The second area is intergenerational biology. Research into epigenetics and stress transmission has moved well beyond fringe discussion. Studies involving famine, war trauma and prolonged stress suggest that cortisol regulation, immune responses and inflammatory patterns may influence future generations. What drew me towards this area was seeing how often family histories emerge in conversation. Recurring patterns of chronic pain, autoimmune illness, disrupted sleep or long-standing stress across generations can sometimes widen the rehabilitation picture and offer context where recovery feels harder to predict.  
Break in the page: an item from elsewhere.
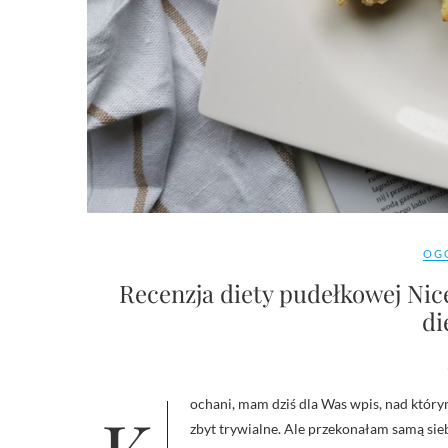
OG
Recenzja diety pudełkowej Nice
di
zbyt trywialne. Ale przekonałam samą sie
The third area is nutrigenomics, which explores how genetic variation may influence neurotransmitter metabolism, inflammation, detoxification pathways and recovery patterns. It does not predict destiny or sit above clinical reasoning, though it can add another layer of understanding when progress feels unexpectedly complicated.  

Two examples appear regularly in pain and recovery work. COMT is an enzyme involved in clearing dopamine and adrenaline from the system. Certain variants slow that process, meaning some individuals may hold stress chemistry for longer and demonstrate greater sensitivity to stress and pain. Research has linked slower COMT activity with higher reported pain intensity and greater pain sensitivity in some populations.  

TNF-alpha, one of the body's inflammatory signallers, also varies genetically. Certain variants are associated with increased inflammatory signalling, which may influence recovery, soreness and response to physical load. These are only two examples among many. SNPs linked with inflammation, collagen formation, oxidative stress, methylation and recovery can all contribute to how a patient experiences rehabilitation. Standardised protocols remain valuable, though biology is rarely standardised.  

The same rehabilitation programme may meet very different physiology depending on who is sitting in front of you. Stress history, family patterns, sleep quality, inflammatory burden and genetic variation can all influence recovery. My interest in this area comes from recognising perspectives that sit alongside skilled clinical practice and may help explain some of the patients whose progress sits outside expected timelines.  

The people who often do well in rehabilitation are rarely defined by imaging alone. Broader questioning, multidisciplinary collaboration and complementary perspectives can sometimes help clinicians understand the person as well as the presentation. Pain does not always begin with tissue alone, and recovery sometimes asks us to look a little further than the scan.